**List of tasks**:
A - Echo the nidgetty cap text word for word, beginning at the words "Some people say" and stopping after "she invented nidgetty.".
B - In the nidgetty cap text, where was Cassandra visiting family in December 1798?
— START Source text —
Jane's "nidgetty" cap
Jane Austen's letters to her sister Cassandra are filled with irreverent humor. In December 1798, Cassandra was visiting family in Godmersham and Jane was at home in Steventon and she wrote to her sister the following:
I took the liberty a few days ago of asking your black velvet bonnet to lend me its cawl, which it very readily did, and by which I have been enabled to give a considerable improvement of dignity to cap, which was before too nidgetty to please me.
Cassandra had given Jane advice on how to ornament her cap, but Jane writes to say she's going in another direction. But what does "nidgetty" mean?
The OED says that it has an uncertain origin and likely means trifling. Can a hat be trifling? I guess, if Jane meant "not important enough looking."
Some people say that Jane invented the word nidgetty, but after a little digging, I find that unlikely, mostly because nidget was a word. It meant a fool, so nidgetty might've meant foolish rather than trifling. Jane may have been one of the first to write it down, but she wasn't the first to use it. I found two sources from the 1770s and 1780s with silly poems repeating the lines 'fidgety, nidgetty, mum', so as much as I love to credit Jane, I don't think she invented nidgetty.
— END Source text —
— START Recorded information —
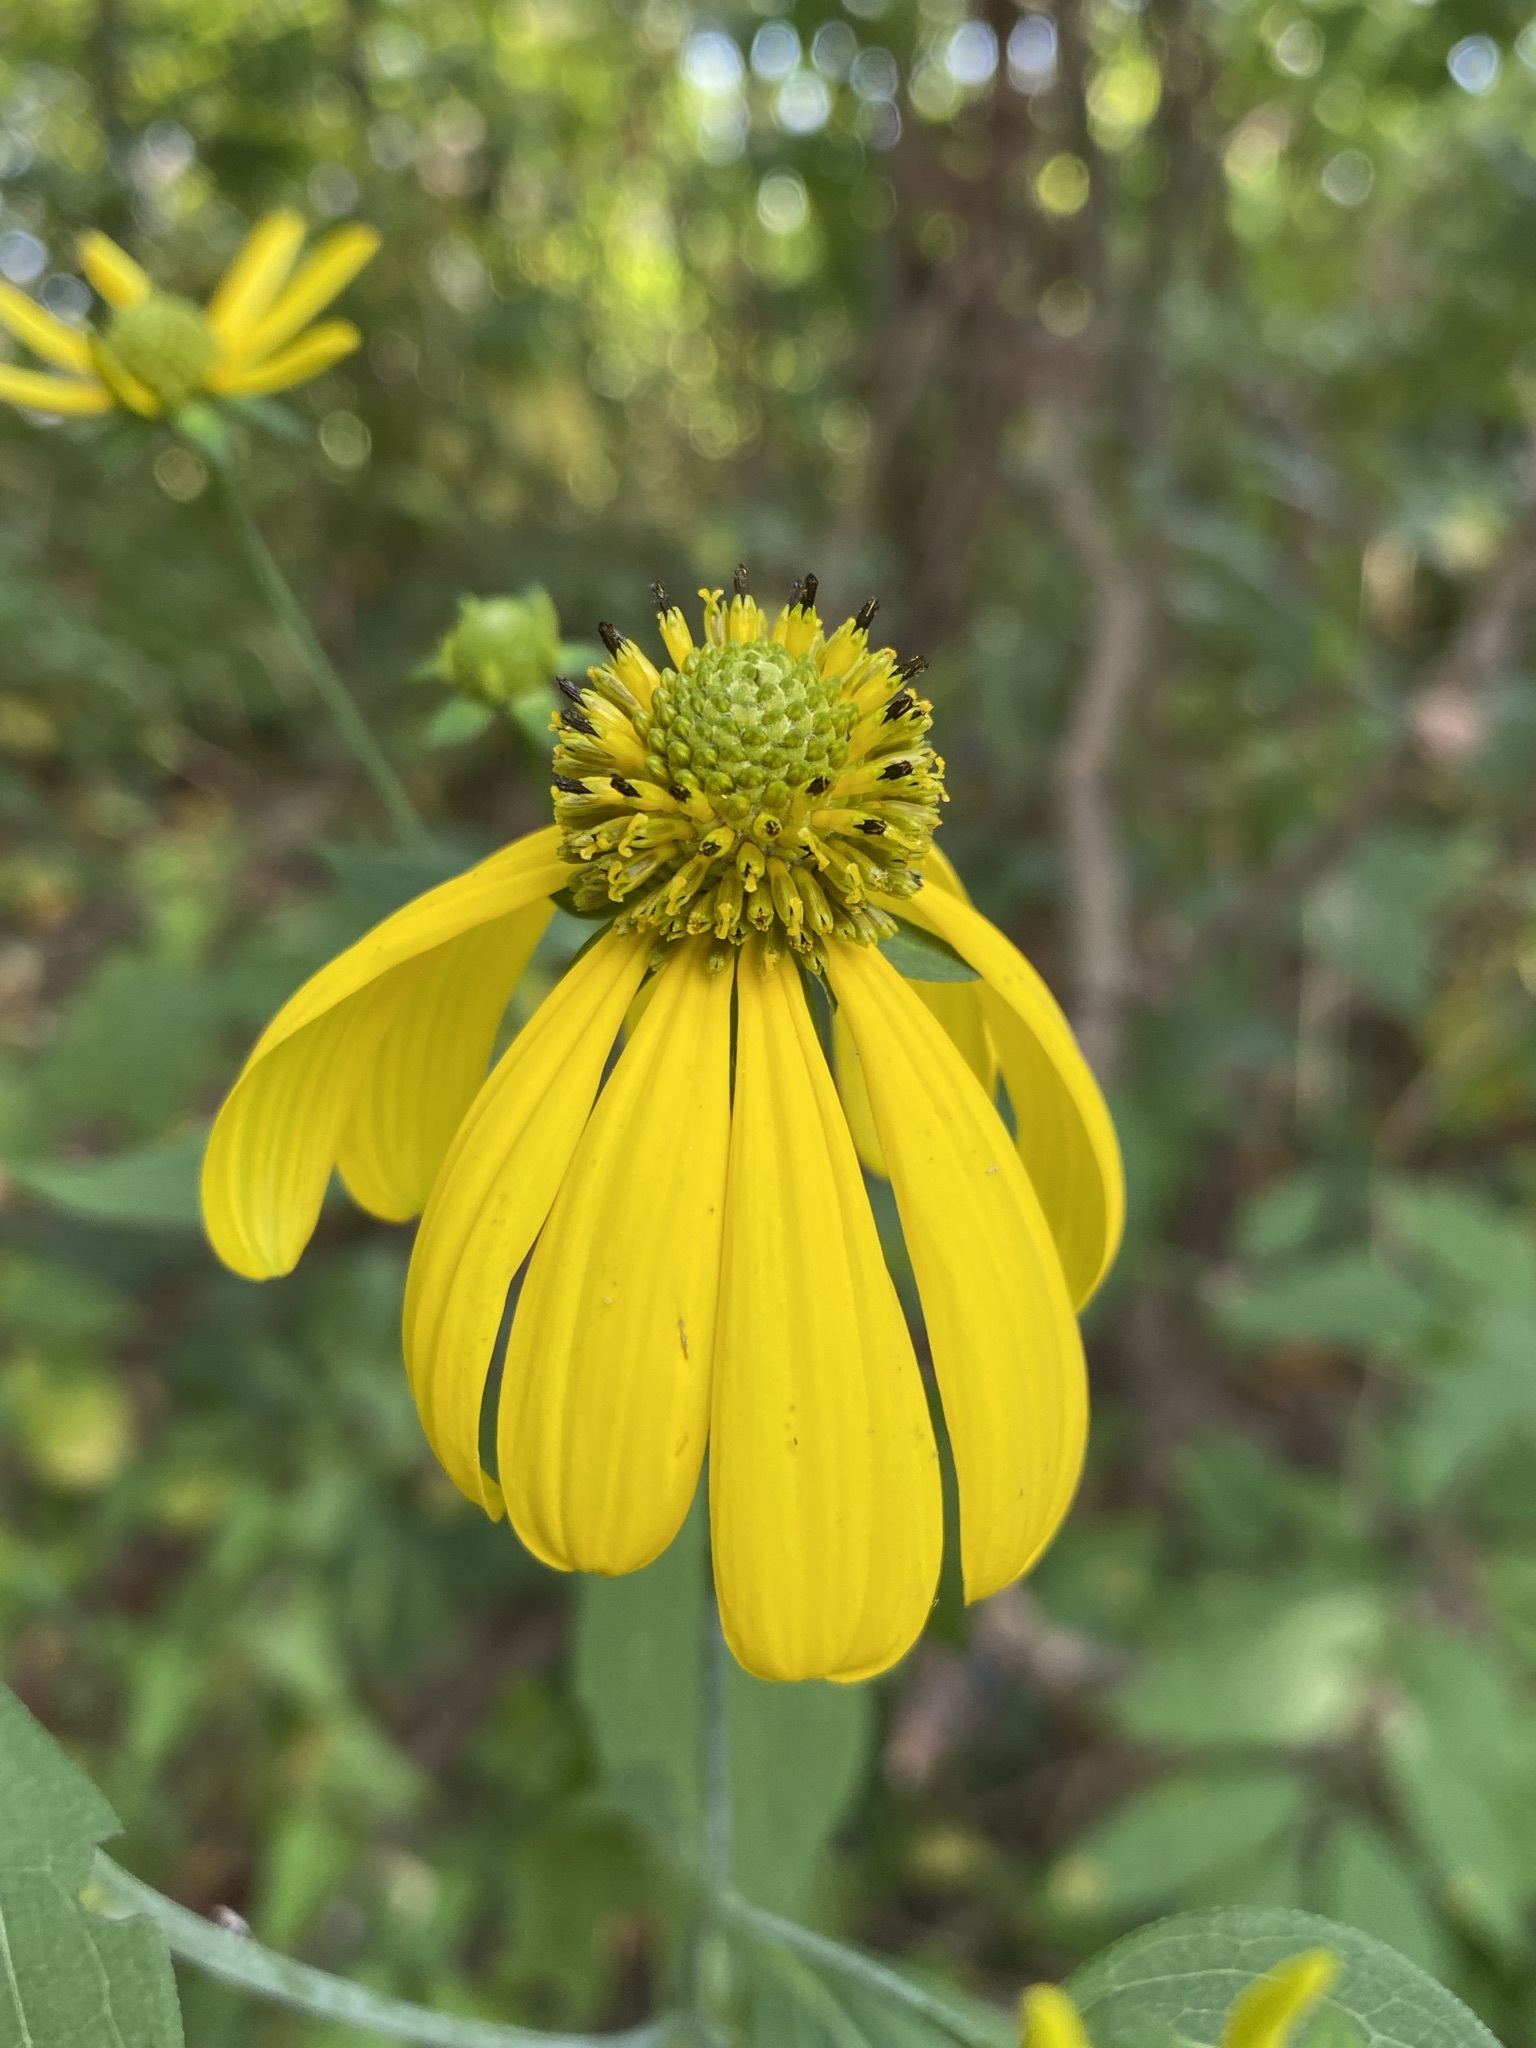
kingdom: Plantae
— END Recorded information —
**Per-task answers**:
A -
Some people say that Jane invented the word nidgetty, but after a little digging, I find that unlikely, mostly because nidget was a word. It meant a fool, so nidgetty might've meant foolish rather than trifling. Jane may have been one of the first to write it down, but she wasn't the first to use it. I found two sources from the 1770s and 1780s with silly poems repeating the lines 'fidgety, nidgetty, mum', so as much as I love to credit Jane, I don't think she invented nidgetty.

B - Godmersham